**DIRECTIONS**
1. According to the text on Austrian court jurisdiction, up to what amount may monetary claims be filed using the judicial payment procedure?
2. Reproduce the passage of the text on Austrian court jurisdiction between "The commercial courts" and "law in Vienna.", inclusive.

**TEXT EXCERPT**
* * *
Regional courts are competent for an amount in dispute exceeding €15,000, as well as unfair competition claims and intellectual property disputes (such as copyright infringements).14
The parties may appeal any first instance judgments within four weeks of the day the judgment was served. The appeal must be signed by a member of any of the nine regional Austrian Bar Associations. An appeal to the Supreme Court is only admissible if certain prerequisites are met, such as the amount in dispute (in second instance) exceeding €30,000.15 A Supreme Court appeal is entirely inadmissible if the amount in dispute (in second instance) does not exceed €5,000 (with exceptions, such as in family law matters).16
Monetary claims up to €75,000 may be filed using a simplified procedure: the judicial payment procedure. The court first issues a conditional court order as soon as the claim is filed and serves the payment order. The defendant may pay the claimed amount within 14 days of service or object to the payment order within four weeks of service. If the defendant does not object, the payment order is enforceable.
The commercial courts are the competent courts in commercial law matters, especially business-related transactions where the defendant is registered in the company register, disputes between the shareholders of a company or between the company and its shareholders, product liability disputes and disputes with regard to cheques and bills of exchange.17 Two specialised courts for commercial matters have been established in Vienna: the district court for commercial cases and the regional court for commercial cases.
Labour and social law disputes are handled by the regional court for labour and social law in Vienna.
If a commercial claim or a labour claim is brought outside of Vienna, the regional court or district court (depending on the amount in dispute in commercial law matters) decides as a commercial court or as a regional labour and social law court.
ii Territorial jurisdiction
Territorial jurisdiction differentiates between the place of general jurisdiction, which is the place of domicile or habitual residence of a natural person or the seat of a company, and places of special jurisdiction – places of either exclusive jurisdiction (i.e., claims regarding a certain property) or elective jurisdiction (i.e., place of performance). Certain places of compulsory jurisdiction exist, such as an entrepreneur's claim against a consumer.18 Furthermore, Regulation (EU) No. 1215/2012 (Brussels 1a) must be taken into consideration.19
iii Jurisdiction and arbitration clauses
Parties to a contract may agree on a different forum; however, in some cases a different forum cannot be chosen in advance (e.g., an entrepreneur's claim against a consumer). If another forum is selected, Austrian law provides that when in doubt, such a chosen forum represents only an additional forum and not the sole forum, where any claims must be exclusively filed; thus, a jurisdiction clause under Austrian law should include a phrase determining that the chosen forum is the place of exclusive jurisdiction. In contrast, in accordance with Article 25 of Brussels 1a, a chosen forum under Brussels 1a is generally seen as a place of exclusive jurisdiction.20
The parties may also choose to include an arbitration clause in a commercial contract. The arbitration clause may apply to all or certain disputes that have arisen or may arise in the future between the parties to the contract. Section 582 of the Civil Procedure Code contains a general rule that states that every claim involving an economic interest may be decided by an arbitral tribunal; therefore, any actions in connection with public or administrative law, falling within the jurisdiction of administrative authorities, the Austrian Constitutional Court or the Administrative Court of Austria, as well as any criminal proceedings are not arbitrable. Certain types of claims, such as family law claims cannot be arbitrated either (Section 582, Paragraph 2 of the Civil Procedure Code).
* * *
**Source data**
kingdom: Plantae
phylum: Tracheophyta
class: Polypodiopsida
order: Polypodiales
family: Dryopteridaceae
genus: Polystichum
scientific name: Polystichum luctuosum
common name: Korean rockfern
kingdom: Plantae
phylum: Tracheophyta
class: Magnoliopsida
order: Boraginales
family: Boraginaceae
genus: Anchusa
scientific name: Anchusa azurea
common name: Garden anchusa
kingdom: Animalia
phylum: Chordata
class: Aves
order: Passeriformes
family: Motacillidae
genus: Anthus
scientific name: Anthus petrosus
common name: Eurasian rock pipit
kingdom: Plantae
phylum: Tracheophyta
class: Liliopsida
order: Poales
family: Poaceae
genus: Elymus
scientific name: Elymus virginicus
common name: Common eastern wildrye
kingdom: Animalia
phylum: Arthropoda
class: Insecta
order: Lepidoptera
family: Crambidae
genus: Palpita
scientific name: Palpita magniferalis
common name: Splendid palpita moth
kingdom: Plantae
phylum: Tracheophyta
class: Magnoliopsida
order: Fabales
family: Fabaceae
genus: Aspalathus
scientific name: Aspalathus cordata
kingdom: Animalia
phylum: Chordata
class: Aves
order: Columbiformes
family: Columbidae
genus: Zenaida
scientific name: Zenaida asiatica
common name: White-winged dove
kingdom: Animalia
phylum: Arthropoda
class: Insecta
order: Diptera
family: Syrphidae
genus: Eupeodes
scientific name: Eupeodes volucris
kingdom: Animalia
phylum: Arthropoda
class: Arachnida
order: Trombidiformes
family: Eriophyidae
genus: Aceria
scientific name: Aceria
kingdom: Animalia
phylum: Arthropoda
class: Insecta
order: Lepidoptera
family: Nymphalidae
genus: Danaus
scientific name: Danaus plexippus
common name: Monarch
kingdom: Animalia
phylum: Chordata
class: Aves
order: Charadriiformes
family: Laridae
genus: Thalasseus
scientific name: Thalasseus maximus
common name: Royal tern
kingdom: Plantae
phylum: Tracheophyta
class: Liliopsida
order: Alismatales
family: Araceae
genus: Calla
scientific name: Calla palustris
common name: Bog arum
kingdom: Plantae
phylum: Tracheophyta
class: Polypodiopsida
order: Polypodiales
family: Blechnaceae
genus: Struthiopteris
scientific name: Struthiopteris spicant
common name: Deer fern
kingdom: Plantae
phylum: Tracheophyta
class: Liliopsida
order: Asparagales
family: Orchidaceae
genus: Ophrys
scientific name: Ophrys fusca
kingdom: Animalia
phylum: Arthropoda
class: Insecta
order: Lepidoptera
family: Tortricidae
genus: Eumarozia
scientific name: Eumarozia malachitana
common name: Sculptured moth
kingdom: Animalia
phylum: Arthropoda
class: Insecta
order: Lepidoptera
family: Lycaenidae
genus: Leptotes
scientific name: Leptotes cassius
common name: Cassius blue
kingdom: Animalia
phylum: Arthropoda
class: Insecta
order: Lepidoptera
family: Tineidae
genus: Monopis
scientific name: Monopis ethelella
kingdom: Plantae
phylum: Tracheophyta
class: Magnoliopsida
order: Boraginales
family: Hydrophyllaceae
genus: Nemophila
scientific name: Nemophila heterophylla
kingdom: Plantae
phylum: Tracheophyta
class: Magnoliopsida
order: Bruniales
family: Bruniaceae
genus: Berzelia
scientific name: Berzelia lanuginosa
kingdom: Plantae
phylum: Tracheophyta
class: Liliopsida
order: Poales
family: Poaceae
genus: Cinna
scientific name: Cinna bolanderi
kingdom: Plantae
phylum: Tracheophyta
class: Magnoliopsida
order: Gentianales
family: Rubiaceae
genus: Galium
* * *
**TASK ANSWERS**
1. Up to €75,000.

2.
The commercial courts are the competent courts in commercial law matters, especially business-related transactions where the defendant is registered in the company register, disputes between the shareholders of a company or between the company and its shareholders, product liability disputes and disputes with regard to cheques and bills of exchange.17 Two specialised courts for commercial matters have been established in Vienna: the district court for commercial cases and the regional court for commercial cases.
Labour and social law disputes are handled by the regional court for labour and social law in Vienna.